「什麼時候呢?」拉里對她合作的態度大感吃驚。

警覺到自己犯下技術性錯誤的母親,小心翼翼地放下《印度拉傑普塔納簡易食譜》。

「我想比較明智的做法是,你先去,親愛的,把一切安排好,然後寫信告訴我那裡好不好,我們再全部跟去。」她很聰明地說。

拉里惡狠狠地瞪她一眼。

「上次我建議去西班牙,你就說同樣的話,」他提醒她,「害我在塞維利亞苦等兩個月,你卻啥事都不做,只給我寫一些又臭又長的信,嘮叨下水道和飲水問題,好像我是市政府的小職員似的。不行,如果我們決定去希臘,就大家一起去。」

「你太誇大其詞了,拉里,」母親可憐兮兮地說,「而且,我不能就這樣一走了之,我得安排安排這棟房子。」

「安排?安排什麼?賣掉嘛。」

「我不能這麼做,親愛的。」母親十分震驚。

「為什麼不能?」

「因為我才買的啊。」

「那就趁房子還沒變舊以前快脫手。」

「別說笑了,親愛的,」母親的語氣很堅決,「不可能的,瘋子才會做這種事。」

於是,我們賣掉房子,像一群移棲的燕子,逃離了英格蘭陰沉的夏天。

我們的行囊很簡單,每個人都只攜帶幾樣生活必需品。通過海關開啟行李檢查時,每一件行李都明顯代表主人的個性與興趣。瑪戈的皮箱塞滿各種透明衣裳、三本減肥書和一堆小瓶小罐——每一瓶都裝著一種保證根除青春痘的萬靈藥。萊斯利的木箱裝了兩件連身工作褲、一條長褲;長褲裡包著兩支連發手槍、一支空氣槍、一本名叫《如何修理你自己的槍》的書,還有一大瓶會漏的油。拉里帶著兩大箱的書和一小手提袋的衣服。媽媽的行李極有條理地平均裝著衣服、食譜和園藝指南。我只帶了幾樣我認為可以寬解長途旅程無聊的東西:四本自然史書籍、一張捕蝶網、一條狗和一個果醬瓶子——瓶裡裝滿隨時有可能變成蛹的毛毛蟲。根據我們的標準,每個人都已全副武裝,可以就此遠離溼嗒嗒的英格蘭海岸。

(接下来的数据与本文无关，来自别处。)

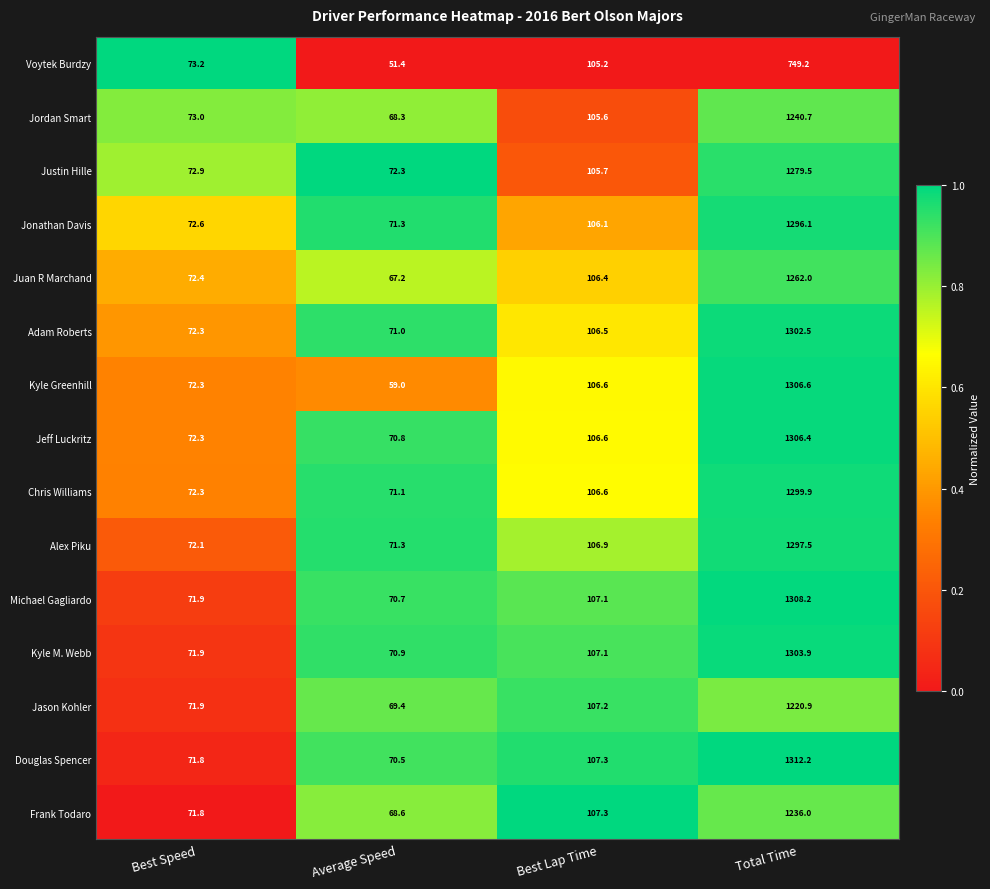

Is the value of Jonathan Davis at Best Speed greater than the value of Frank Todaro at Total Time?

No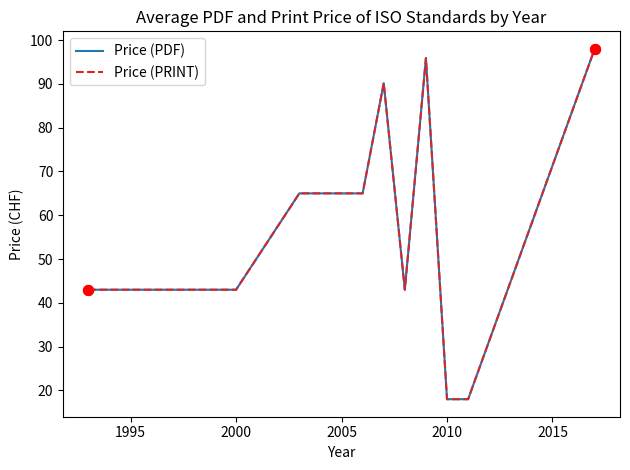

Is this an area chart (filled region under the line)?

No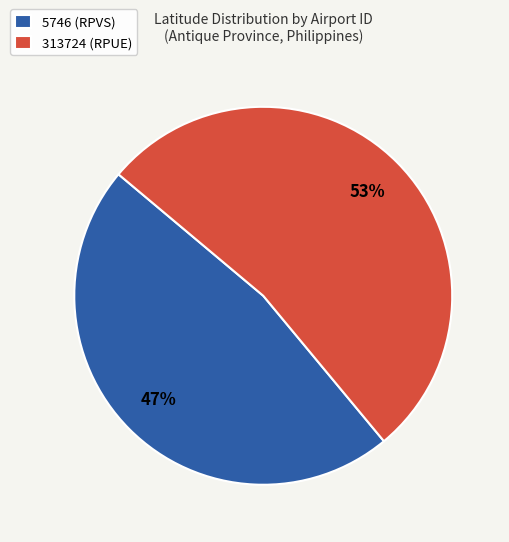

Is it true that 313724 (RPUE) is 41% of the pie?

False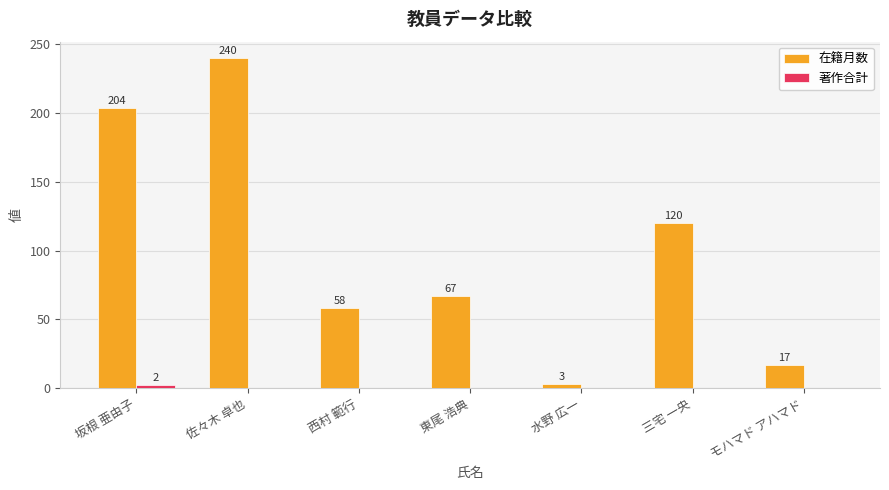

Read the 在籍月数 value at 東尾 浩典.

67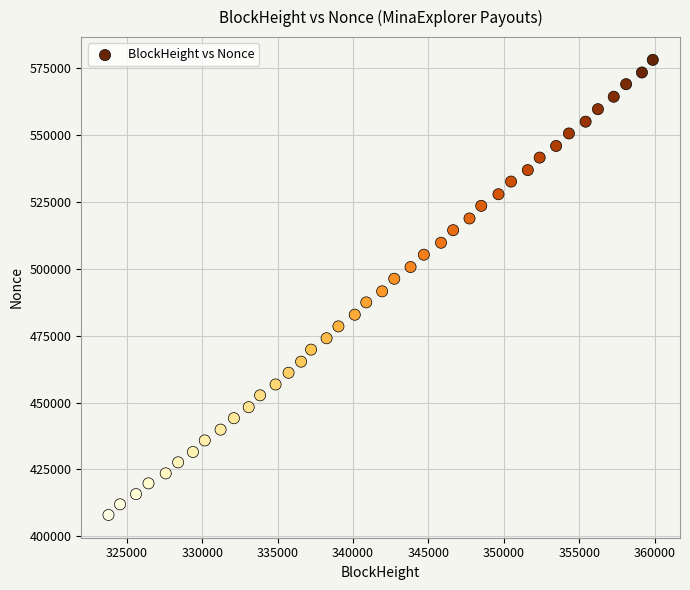

What is the range of X values (max minus min)?

36078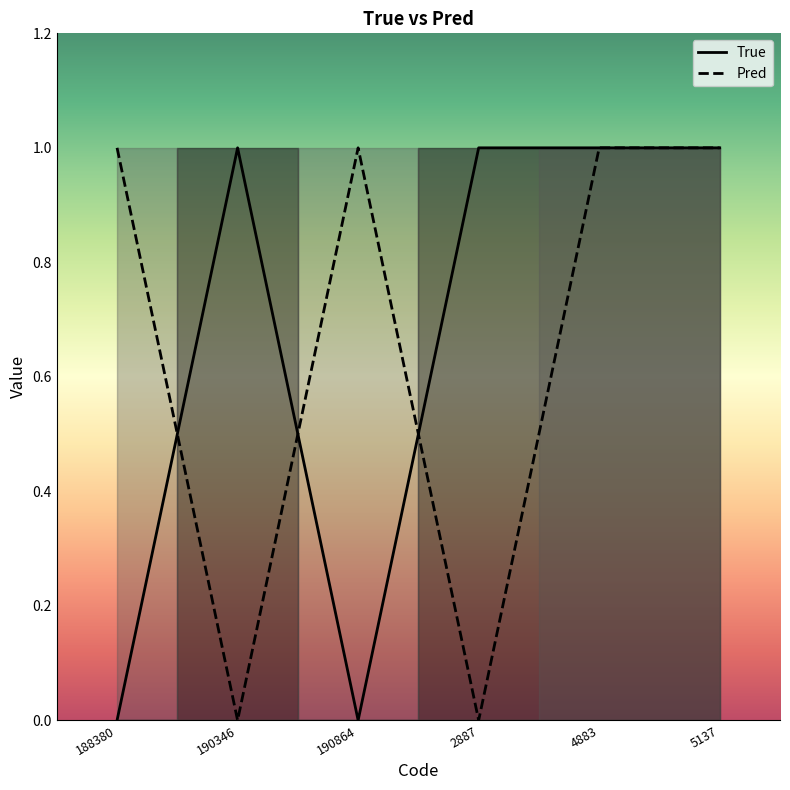

Reading right to left, what are all the values shown in this chart?

True: 5137=1	4883=1	2887=1	190864=0	190346=1	188380=0
Pred: 5137=1	4883=1	2887=0	190864=1	190346=0	188380=1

法國在雨中顯得黯淡而哀愁,瑞士像一塊聖誕節蛋糕,義大利熱鬧喧譁又臭哄哄。它們都一閃即逝,只留下混亂的記憶。那艘小小的船,噗噗噗地駛過義大利的高跟靴底,航進月光返照的海洋。當我們在燠熱的船艙裡熟睡之際,船兒便在那片被月光擦拭得晶晶亮的大水之上,越過某條隱形的分界線,進入希臘明亮如鏡的世界。改變的感覺慢慢滲進我們體內,於是我們在晨曦中醒來,帶著心悸登上甲板。

海洋在曙光下舉起一波波平滑的藍色肌肉,航跡溫和地在我們身後捲起泡沫,好似一隻白孔雀的長尾巴,鑲著無數閃閃發光的泡沫。蒼白的天空在東邊的地平線上抹上一片黃,前方躺著一小撮巧克力色的陸地,裹在氤氳裡,底層鑲著一圈泡沫,它就是科孚島。我們眯著眼睛,想分辨出那些山脈的形狀,尋找其間的山谷、山巒、溪谷與海灘,但它們只是個剪影。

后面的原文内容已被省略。